You never have to worry about where Serena Williams’s focus is going to be when she plays Maria Sharapova. It will be on the ball. More specifically, it will be on hitting the ball past her opponent as early and often as possible. Maria won their early battle in the 2004 Wimbledon final, but Serena has used that loss as inspiration to wage a long and very successful war against the Russian. After breezing past her again 6-1, 6-3 today in Madrid, Williams has now won their last seven matches.
Williams was sharp from the start, and appeared to be determined not just to win every rally, but to win them in under three shots. Her serve was clicking—do I really need to tell you that? She finished with 11 aces. Her return was just as good. She broke Sharapova at 1-2 in the first after hammering a return winner that the TennisTV commentator described as a “Mike Tyson forehand,” and she took many of Sharapova’s serves from inside the baseline. It wasn’t surprising that Maria’s serve broke down under the pressure. She finished with eight double faults, including three when she was broken at 2-2 in the second set. Sharapova’s attempts to serve into Williams’s forehand? They didn’t work.
Serena’s ground-stroke stats were just as impressive: 28 winners to 10 errors. When she wasn’t hitting winners, she was pressing Sharapova and forcing her to rush. After the dismal, 27-minute first set, Sharapova’s coach, Thomas Hogstedt, told her to “go in,” to attack, but there weren’t many opportunities for that. Maria's one moment of hope came at 1-2 in the second set, when she cracked a few of her own return winners and briefly threatened to turn the rout into a match.

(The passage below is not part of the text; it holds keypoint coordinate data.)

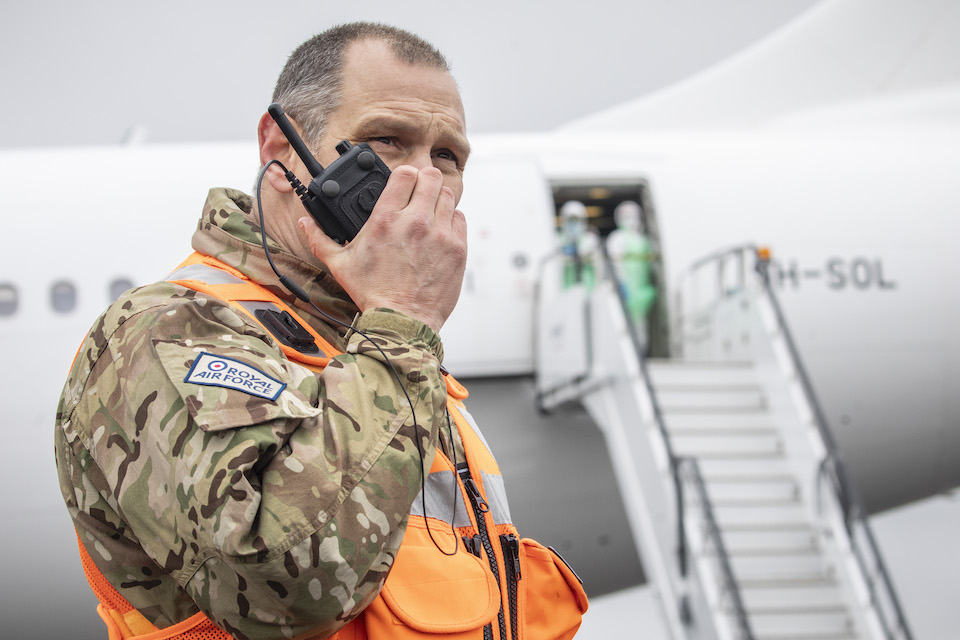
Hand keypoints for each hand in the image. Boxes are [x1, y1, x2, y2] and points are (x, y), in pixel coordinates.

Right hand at [299, 165, 466, 332]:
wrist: (402, 322)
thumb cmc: (372, 294)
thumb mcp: (340, 265)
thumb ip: (321, 239)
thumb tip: (305, 222)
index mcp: (386, 219)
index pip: (404, 174)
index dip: (403, 176)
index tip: (401, 185)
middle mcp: (416, 222)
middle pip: (431, 177)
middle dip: (424, 181)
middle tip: (418, 194)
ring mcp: (440, 234)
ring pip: (448, 195)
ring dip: (438, 200)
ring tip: (429, 213)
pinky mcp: (457, 249)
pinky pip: (460, 219)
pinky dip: (451, 221)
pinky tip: (439, 232)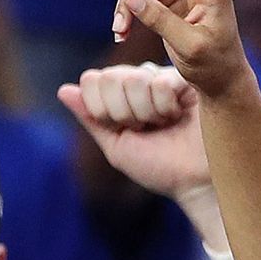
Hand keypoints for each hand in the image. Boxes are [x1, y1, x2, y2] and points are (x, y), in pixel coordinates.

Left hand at [58, 64, 208, 201]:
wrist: (197, 182)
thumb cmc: (162, 169)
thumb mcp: (118, 148)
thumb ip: (92, 119)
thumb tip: (63, 91)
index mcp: (119, 95)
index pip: (92, 80)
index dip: (103, 110)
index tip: (125, 130)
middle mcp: (138, 81)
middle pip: (110, 78)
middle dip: (126, 113)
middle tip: (148, 128)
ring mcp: (162, 77)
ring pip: (134, 78)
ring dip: (148, 112)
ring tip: (167, 123)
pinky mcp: (185, 78)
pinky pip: (160, 82)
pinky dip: (167, 107)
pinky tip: (182, 115)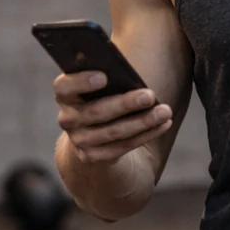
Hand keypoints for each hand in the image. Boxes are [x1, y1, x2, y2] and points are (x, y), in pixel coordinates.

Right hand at [55, 72, 172, 163]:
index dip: (81, 82)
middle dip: (126, 103)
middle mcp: (67, 119)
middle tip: (150, 95)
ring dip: (142, 121)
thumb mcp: (100, 84)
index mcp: (65, 94)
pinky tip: (164, 124)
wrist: (91, 133)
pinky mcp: (93, 157)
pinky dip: (146, 134)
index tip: (104, 76)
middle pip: (96, 111)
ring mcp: (79, 140)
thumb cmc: (102, 96)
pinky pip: (122, 146)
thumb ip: (108, 75)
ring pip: (113, 132)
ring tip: (165, 111)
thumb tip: (130, 72)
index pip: (64, 87)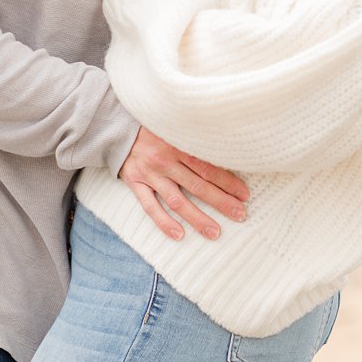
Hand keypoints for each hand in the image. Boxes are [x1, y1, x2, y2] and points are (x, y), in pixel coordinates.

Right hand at [118, 127, 249, 240]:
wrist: (117, 126)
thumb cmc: (154, 128)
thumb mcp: (175, 127)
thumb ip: (195, 140)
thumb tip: (226, 150)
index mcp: (179, 145)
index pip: (209, 168)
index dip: (228, 182)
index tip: (244, 195)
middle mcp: (166, 161)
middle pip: (198, 186)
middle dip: (221, 202)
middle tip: (240, 215)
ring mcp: (150, 174)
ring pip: (177, 200)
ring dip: (197, 218)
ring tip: (215, 232)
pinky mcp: (135, 183)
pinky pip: (150, 207)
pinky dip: (164, 222)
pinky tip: (179, 235)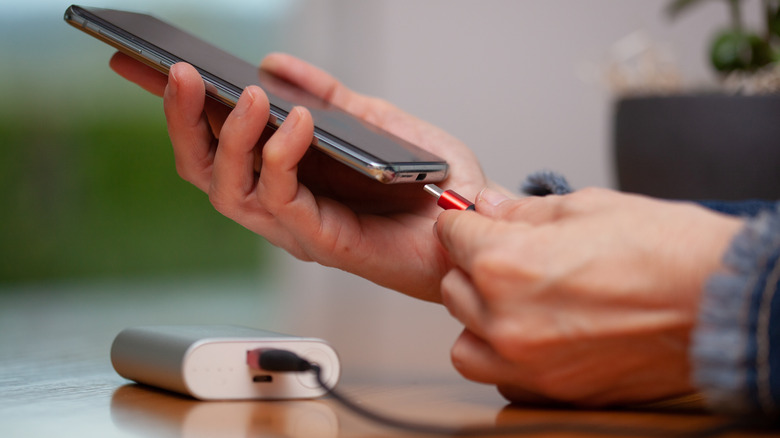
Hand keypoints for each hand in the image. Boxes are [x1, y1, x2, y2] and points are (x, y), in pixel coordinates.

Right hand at [109, 52, 487, 301]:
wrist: (474, 223)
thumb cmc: (427, 181)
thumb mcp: (374, 121)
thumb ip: (325, 95)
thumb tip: (274, 63)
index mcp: (285, 176)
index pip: (215, 144)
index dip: (177, 109)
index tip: (143, 64)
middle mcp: (281, 204)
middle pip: (205, 170)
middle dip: (183, 120)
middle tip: (178, 72)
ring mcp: (297, 226)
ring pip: (230, 190)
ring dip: (231, 138)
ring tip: (247, 95)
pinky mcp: (322, 239)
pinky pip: (282, 199)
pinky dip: (281, 156)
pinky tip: (296, 121)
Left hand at [434, 187, 742, 404]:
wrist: (721, 302)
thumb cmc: (666, 251)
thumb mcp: (587, 206)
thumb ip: (524, 211)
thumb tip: (491, 207)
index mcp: (507, 265)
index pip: (451, 237)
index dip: (463, 223)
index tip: (474, 223)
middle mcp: (506, 320)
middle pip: (451, 289)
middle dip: (472, 267)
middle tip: (504, 256)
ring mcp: (527, 363)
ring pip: (464, 342)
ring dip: (477, 318)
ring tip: (511, 300)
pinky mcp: (553, 391)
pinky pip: (499, 376)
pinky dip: (504, 356)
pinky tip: (532, 333)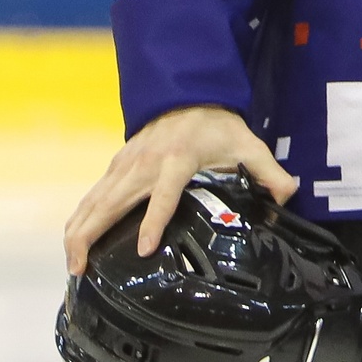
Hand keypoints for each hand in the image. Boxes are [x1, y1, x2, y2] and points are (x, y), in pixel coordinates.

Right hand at [63, 104, 295, 272]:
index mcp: (178, 160)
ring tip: (73, 266)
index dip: (154, 221)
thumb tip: (289, 195)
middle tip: (81, 269)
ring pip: (95, 200)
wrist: (186, 92)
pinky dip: (81, 219)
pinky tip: (74, 242)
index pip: (164, 194)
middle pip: (112, 201)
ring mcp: (126, 164)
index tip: (145, 249)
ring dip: (79, 232)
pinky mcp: (117, 166)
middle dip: (92, 235)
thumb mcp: (247, 144)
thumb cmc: (216, 124)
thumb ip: (267, 171)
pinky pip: (93, 196)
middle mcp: (145, 163)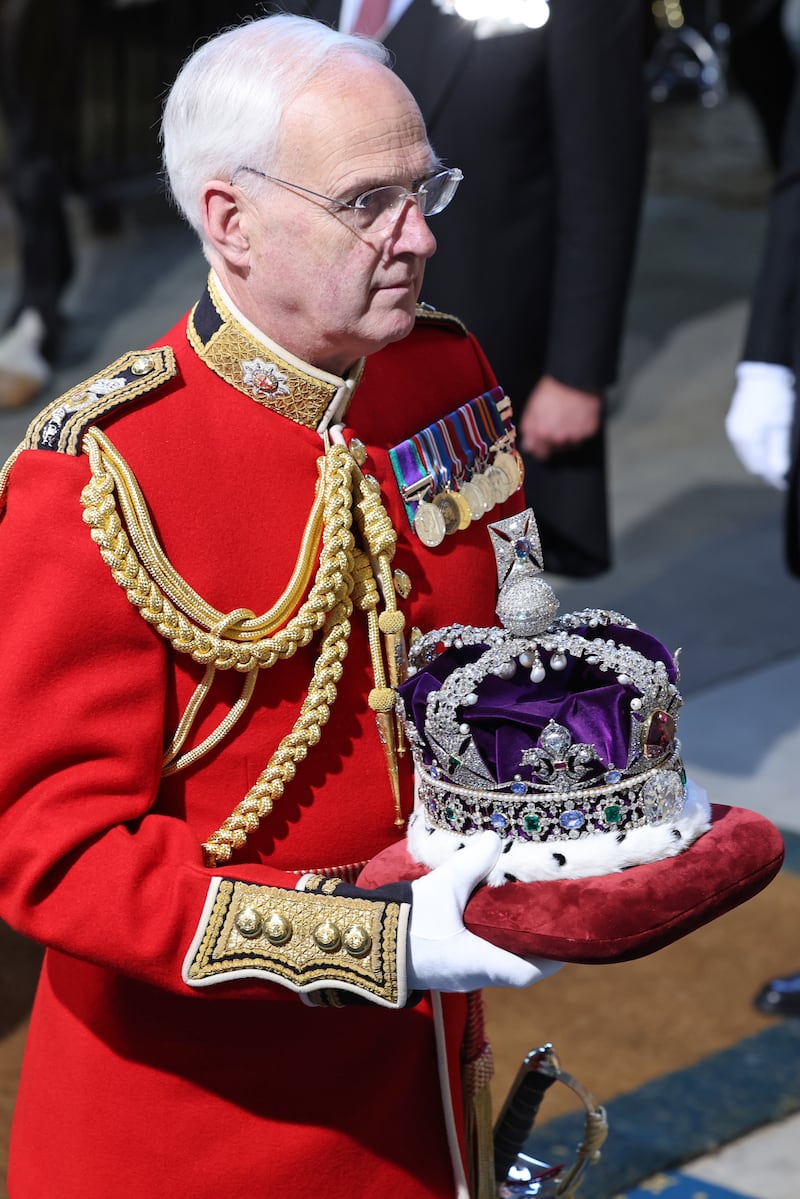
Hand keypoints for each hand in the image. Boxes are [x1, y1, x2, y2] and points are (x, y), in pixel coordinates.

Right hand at [407, 832, 561, 991]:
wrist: (364, 943)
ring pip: (495, 964)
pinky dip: (488, 943)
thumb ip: (472, 862)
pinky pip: (475, 960)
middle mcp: (473, 976)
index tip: (567, 939)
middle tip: (546, 917)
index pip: (529, 972)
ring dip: (509, 944)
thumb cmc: (409, 922)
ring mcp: (456, 976)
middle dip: (533, 947)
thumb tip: (496, 839)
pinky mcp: (442, 969)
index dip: (552, 959)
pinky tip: (484, 919)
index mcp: (480, 962)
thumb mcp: (443, 887)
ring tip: (519, 914)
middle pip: (516, 969)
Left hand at [518, 376, 601, 459]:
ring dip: (570, 435)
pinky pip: (584, 435)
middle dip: (556, 439)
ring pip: (572, 443)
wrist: (574, 379)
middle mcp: (559, 438)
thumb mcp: (532, 409)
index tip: (543, 442)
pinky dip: (582, 428)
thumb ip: (529, 430)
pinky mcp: (589, 431)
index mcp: (542, 434)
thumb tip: (528, 446)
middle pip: (557, 448)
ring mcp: (575, 435)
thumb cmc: (552, 390)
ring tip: (568, 417)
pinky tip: (578, 415)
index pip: (541, 453)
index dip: (541, 447)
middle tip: (558, 422)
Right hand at [725, 361, 793, 489]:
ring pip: (748, 454)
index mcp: (748, 437)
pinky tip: (766, 447)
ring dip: (760, 459)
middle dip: (767, 469)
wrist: (763, 375)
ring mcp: (735, 429)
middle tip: (782, 476)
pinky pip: (745, 444)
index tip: (783, 484)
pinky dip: (755, 449)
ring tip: (776, 463)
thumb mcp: (782, 426)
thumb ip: (779, 450)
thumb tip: (778, 472)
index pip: (760, 466)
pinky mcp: (735, 424)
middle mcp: (737, 436)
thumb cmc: (776, 398)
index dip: (772, 477)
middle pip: (752, 462)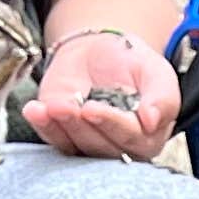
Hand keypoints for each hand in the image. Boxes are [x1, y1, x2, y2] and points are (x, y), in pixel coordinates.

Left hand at [29, 23, 178, 164]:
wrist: (100, 50)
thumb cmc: (132, 64)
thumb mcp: (156, 72)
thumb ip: (163, 96)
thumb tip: (152, 120)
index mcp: (147, 138)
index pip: (131, 140)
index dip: (111, 125)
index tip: (92, 108)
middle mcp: (119, 147)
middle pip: (101, 148)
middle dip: (81, 128)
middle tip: (67, 106)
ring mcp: (89, 143)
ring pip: (76, 147)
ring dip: (61, 128)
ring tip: (53, 105)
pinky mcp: (64, 135)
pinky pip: (53, 139)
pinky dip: (42, 126)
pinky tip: (35, 110)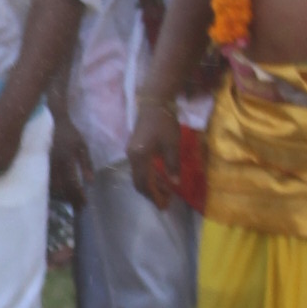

But she stopped herself cold with her double faults in the next game. The final nail in the coffin came with Serena serving up 4-3 but facing a break point. She missed her first serve and appeared to be wobbling for the first time all day. She must have remembered who she was playing, because she went after the ball, snapped off a second serve ace, and celebrated with a fist-pump and a leg kick. Six points later, it was over.
Sharapova plays a similar hard-hitting game to Serena, just not as well or as hard-hitting. Williams seems to read everything Sharapova does, especially her serve, while Maria was caught going the wrong way by Serena a number of times today. The psychological dynamic only makes it worse for Maria. Normally, she’s the fierce one, the aggressor, and she forces the other player to react to her. That’s reversed against Serena. Today Maria hung her head early, and had a look of vague, questioning demoralization on her face all day—a star dimmed. Even her small surge in the second set had a half-hearted feel to it.
Why would Maria be any other way? She knows Serena's best is too good, and she knows she saves it just for her.